_DATA SHOWN_
%%

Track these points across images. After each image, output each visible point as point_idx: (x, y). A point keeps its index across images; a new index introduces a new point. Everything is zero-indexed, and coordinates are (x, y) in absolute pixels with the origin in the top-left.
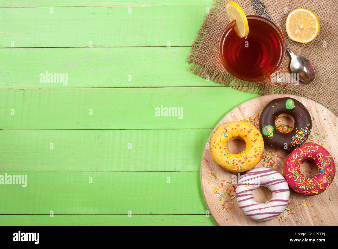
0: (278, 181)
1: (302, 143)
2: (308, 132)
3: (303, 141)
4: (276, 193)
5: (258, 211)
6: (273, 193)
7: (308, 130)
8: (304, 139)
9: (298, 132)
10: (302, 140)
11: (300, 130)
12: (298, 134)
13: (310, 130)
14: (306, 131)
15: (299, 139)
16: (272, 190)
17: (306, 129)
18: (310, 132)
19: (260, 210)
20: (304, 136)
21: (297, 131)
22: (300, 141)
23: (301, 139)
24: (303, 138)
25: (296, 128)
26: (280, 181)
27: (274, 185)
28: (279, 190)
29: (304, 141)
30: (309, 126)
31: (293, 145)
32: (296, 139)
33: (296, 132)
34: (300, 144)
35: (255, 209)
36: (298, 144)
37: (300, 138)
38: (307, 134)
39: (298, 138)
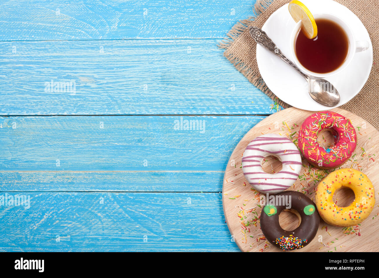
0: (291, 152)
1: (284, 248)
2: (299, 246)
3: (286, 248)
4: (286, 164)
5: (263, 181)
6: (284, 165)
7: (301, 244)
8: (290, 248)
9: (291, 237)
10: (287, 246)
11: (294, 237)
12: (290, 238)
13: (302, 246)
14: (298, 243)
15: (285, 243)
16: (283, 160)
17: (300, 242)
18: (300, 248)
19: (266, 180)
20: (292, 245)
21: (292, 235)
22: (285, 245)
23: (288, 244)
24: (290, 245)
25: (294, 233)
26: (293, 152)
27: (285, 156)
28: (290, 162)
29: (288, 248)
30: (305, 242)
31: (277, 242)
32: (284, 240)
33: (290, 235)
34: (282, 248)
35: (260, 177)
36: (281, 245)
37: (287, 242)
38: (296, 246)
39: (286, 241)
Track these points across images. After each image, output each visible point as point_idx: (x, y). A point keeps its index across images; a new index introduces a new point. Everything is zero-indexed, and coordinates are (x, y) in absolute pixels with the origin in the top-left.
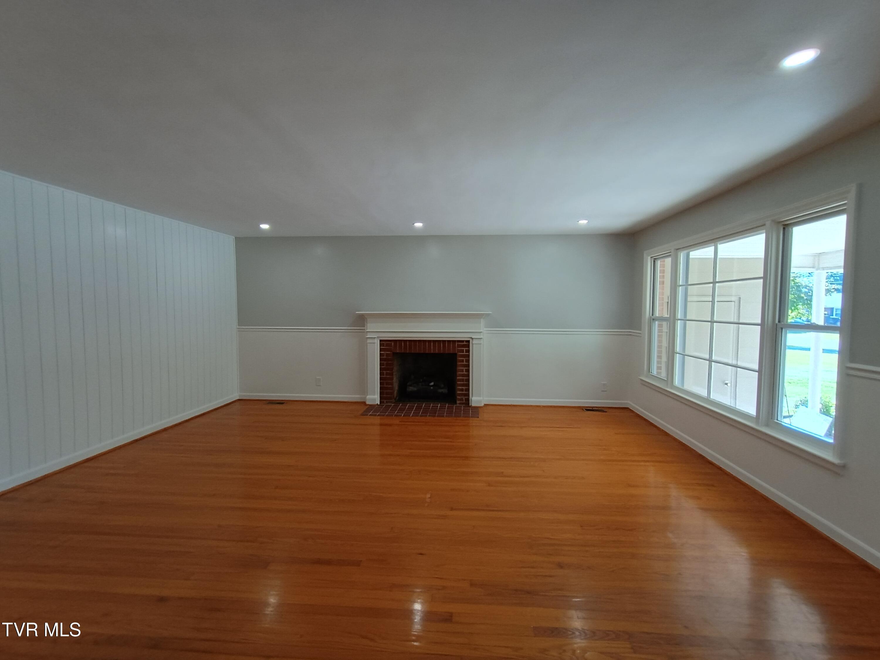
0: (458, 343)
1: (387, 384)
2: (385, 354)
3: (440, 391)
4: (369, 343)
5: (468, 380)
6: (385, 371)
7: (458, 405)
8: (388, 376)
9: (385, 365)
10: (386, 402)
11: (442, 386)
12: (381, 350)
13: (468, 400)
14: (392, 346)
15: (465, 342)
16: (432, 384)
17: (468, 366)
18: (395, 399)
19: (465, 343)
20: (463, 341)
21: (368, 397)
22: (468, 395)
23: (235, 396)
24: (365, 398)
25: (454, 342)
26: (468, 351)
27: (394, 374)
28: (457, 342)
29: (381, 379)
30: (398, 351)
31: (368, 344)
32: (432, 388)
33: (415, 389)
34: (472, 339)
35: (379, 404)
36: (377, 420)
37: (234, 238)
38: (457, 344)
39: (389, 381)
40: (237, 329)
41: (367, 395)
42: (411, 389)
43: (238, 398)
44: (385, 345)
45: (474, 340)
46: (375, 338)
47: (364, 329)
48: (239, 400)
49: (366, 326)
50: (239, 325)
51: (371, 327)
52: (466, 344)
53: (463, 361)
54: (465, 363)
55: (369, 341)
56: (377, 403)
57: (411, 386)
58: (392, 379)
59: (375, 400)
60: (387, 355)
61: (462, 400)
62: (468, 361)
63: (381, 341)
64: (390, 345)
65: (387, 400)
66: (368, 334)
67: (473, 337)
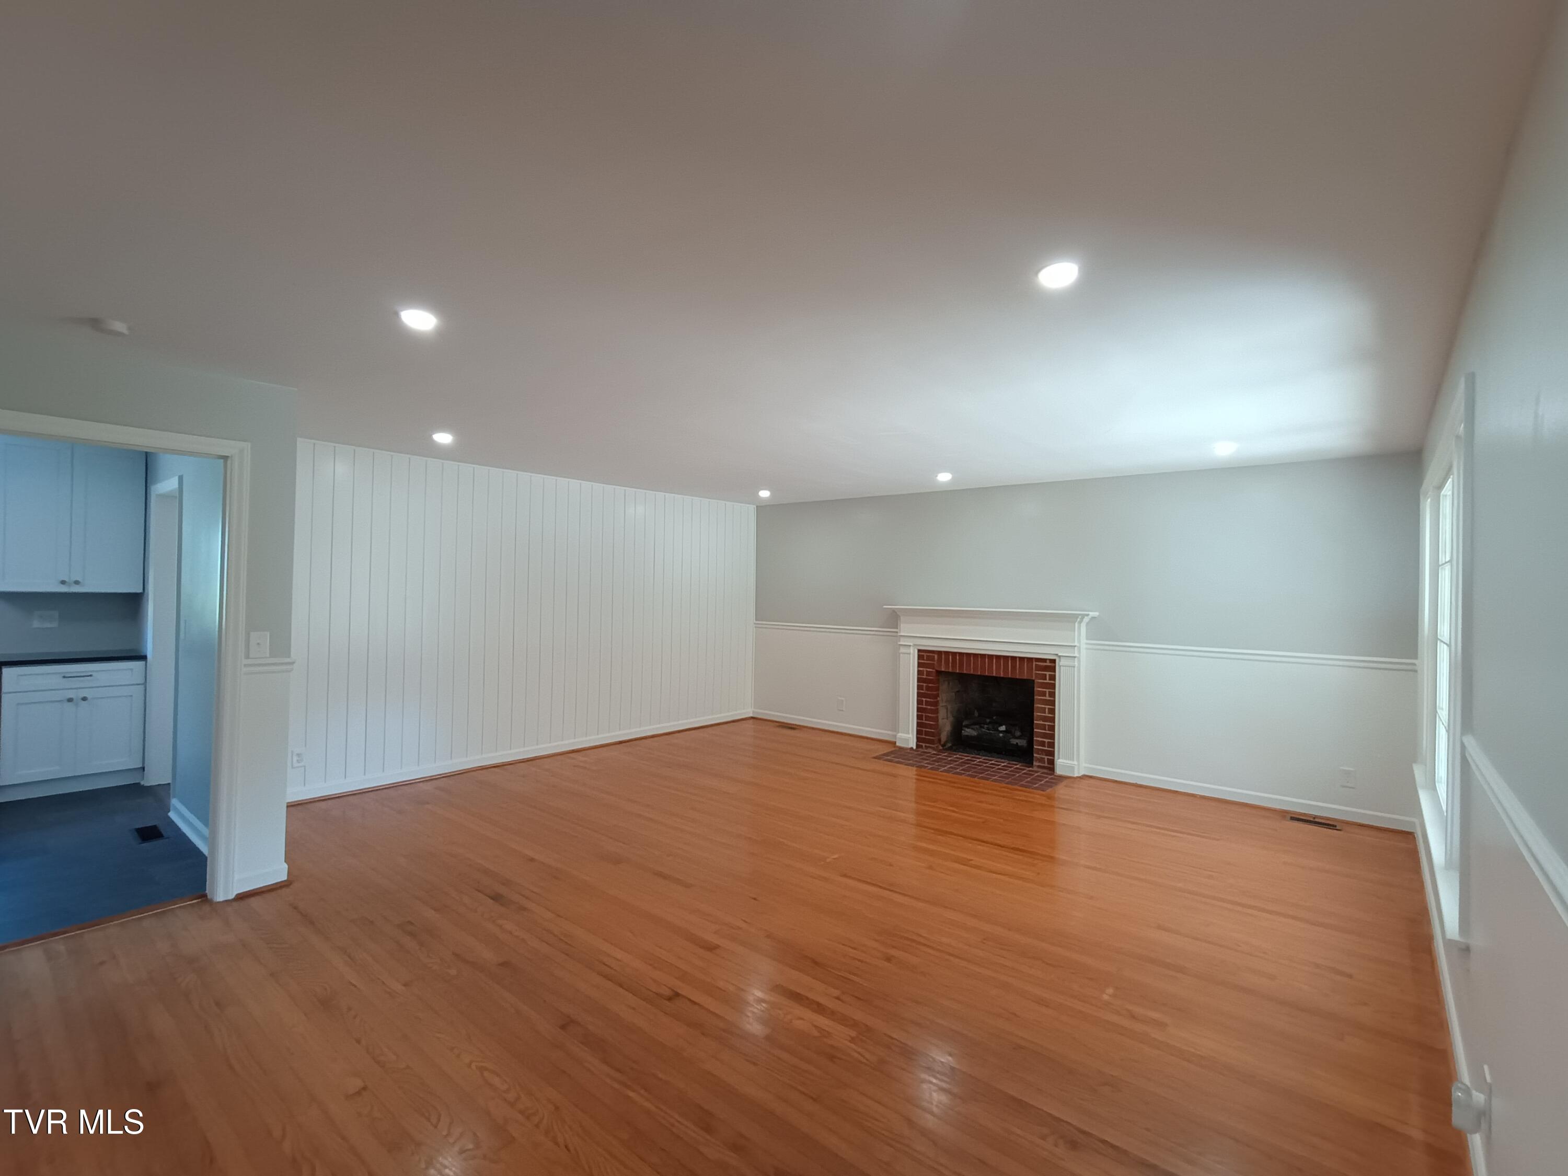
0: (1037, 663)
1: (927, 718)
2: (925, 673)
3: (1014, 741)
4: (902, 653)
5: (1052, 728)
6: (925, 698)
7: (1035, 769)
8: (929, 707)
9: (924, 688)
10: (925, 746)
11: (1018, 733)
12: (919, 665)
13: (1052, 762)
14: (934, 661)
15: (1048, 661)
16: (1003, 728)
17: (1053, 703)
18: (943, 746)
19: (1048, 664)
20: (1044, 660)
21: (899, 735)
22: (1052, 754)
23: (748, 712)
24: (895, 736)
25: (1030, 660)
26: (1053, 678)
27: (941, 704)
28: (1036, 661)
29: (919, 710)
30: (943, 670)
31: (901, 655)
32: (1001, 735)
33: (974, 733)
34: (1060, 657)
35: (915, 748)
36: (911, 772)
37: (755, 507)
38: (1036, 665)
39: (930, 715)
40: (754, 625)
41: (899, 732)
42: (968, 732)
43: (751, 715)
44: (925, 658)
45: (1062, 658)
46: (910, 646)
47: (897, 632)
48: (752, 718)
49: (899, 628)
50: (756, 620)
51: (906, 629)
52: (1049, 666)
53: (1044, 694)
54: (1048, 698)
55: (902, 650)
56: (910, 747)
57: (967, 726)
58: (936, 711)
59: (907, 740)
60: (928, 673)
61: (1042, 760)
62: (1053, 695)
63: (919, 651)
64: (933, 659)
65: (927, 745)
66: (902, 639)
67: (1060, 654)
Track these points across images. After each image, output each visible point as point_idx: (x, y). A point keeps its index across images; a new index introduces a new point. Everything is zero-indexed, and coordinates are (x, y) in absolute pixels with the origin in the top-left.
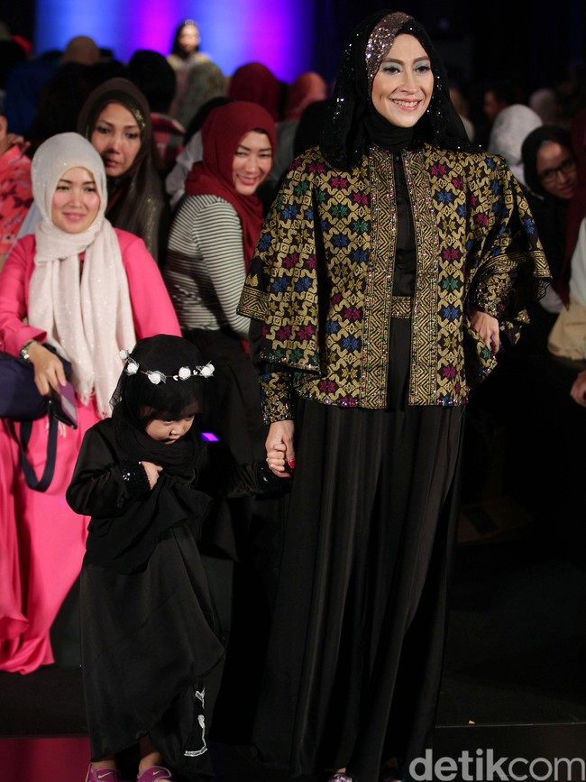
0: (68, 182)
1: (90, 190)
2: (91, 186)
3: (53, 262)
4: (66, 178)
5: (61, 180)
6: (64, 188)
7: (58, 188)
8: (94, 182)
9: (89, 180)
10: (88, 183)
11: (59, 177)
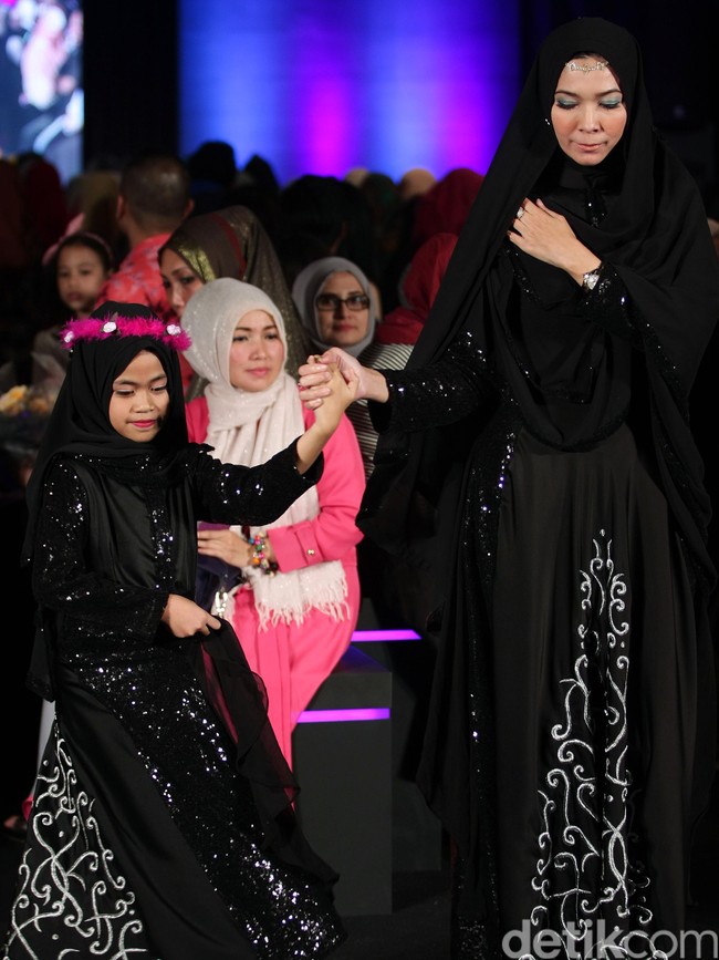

%%

_TASK STATEMENT_
Search the listing above for the lines with "29: (304, 141)" and "38: (307, 134)", then output those lines and all lines between them exactly.

_SOLUTION TO THE PROBLEM_
29: (304, 141)
30: (309, 126)
31: (293, 145)
32: (296, 139)
33: (296, 132)
34: (300, 144)
35: (255, 209)
36: (298, 144)
37: (300, 138)
38: (307, 134)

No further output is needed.